── Gösterilen Metin
Aynı Bu Memleket Bizim Platformu 2022’de, ‘kara liste’ oluşturularak Türkiye’ye girişi yasaklanan Kıbrıslılar için TC Büyükelçiliği’nin önüne gidip, ‘‘Bizim TC Devleti ile hiçbir sorunumuz yoktur’’ dedi.
***
1974’ten beridir Türkiye toplumumuzu rehin olarak tutuyor, ama memleketin en büyük sendika ve partileri Elçiliğin kapısına gidip ‘‘Bizim TC Devleti ile hiçbir sorunumuz yok’’ diyor…
2021’den beridir Kıbrıs Cumhuriyeti yönetimi Mağusa ve Ercan limanlarının uluslararası ticarete ve ulaşıma açılmasında ısrar ediyor. Mağusa ve Ercan limanlarının açılmasına karşı çıkan kimdir?
TC Dışişleri Bakanlığı ve Mevlüt Çavuşoğlu!
────
── Sağlanan Bilgiler
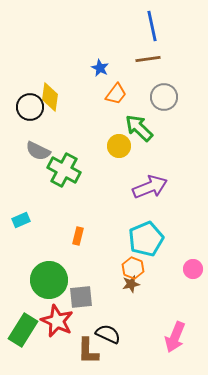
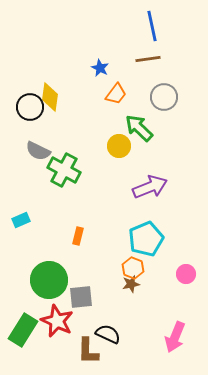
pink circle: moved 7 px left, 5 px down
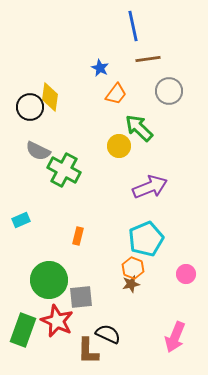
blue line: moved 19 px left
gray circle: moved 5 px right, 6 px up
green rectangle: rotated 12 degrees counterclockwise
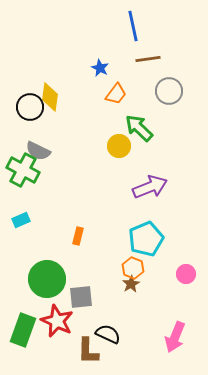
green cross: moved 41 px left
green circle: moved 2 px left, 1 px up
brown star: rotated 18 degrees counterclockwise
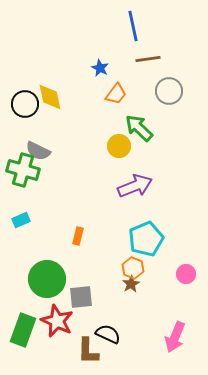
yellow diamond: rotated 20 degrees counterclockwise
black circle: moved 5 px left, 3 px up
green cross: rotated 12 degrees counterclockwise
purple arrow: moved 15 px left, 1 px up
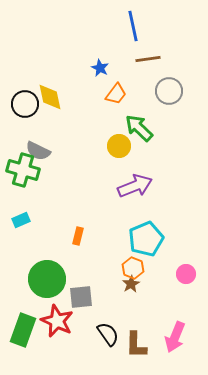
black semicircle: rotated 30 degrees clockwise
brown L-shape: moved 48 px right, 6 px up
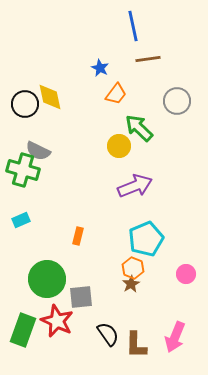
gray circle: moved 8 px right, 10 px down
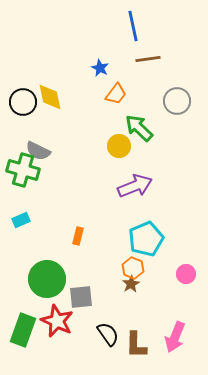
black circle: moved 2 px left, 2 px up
────
── Sağlanan Bilgiler
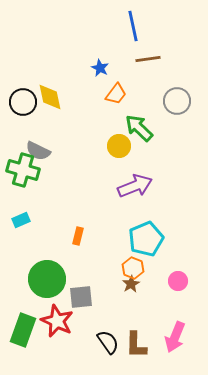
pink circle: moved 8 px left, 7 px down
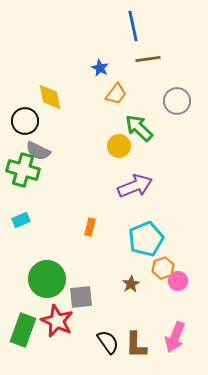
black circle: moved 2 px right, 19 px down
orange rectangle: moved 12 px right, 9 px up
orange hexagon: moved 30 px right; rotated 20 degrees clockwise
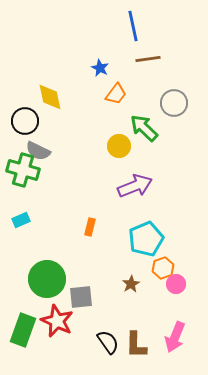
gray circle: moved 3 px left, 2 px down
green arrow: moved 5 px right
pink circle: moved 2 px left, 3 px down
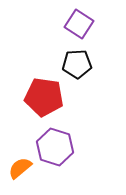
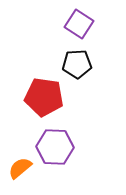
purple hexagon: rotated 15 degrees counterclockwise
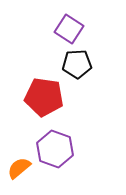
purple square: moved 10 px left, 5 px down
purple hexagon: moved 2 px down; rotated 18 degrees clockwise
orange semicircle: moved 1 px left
────
■ **Yazılı Talep**
Metinde "Aynı Bu Memleket" ifadesinden başlayıp aşağıya doğru "sorunumuz yoktur’’ dedi." ifadesine kadar uzanan bölümün tamamını birebir kopyalayın. Bu kayıtlar başka bir kaynaktan alınmıştır.

■ **Eksiksiz Yanıt**
Aynı Bu Memleket Bizim Platformu 2022’de, ‘kara liste’ oluşturularak Türkiye’ye girişi yasaklanan Kıbrıslılar için TC Büyükelçiliği’nin önüne gidip, ‘‘Bizim TC Devleti ile hiçbir sorunumuz yoktur’’ dedi.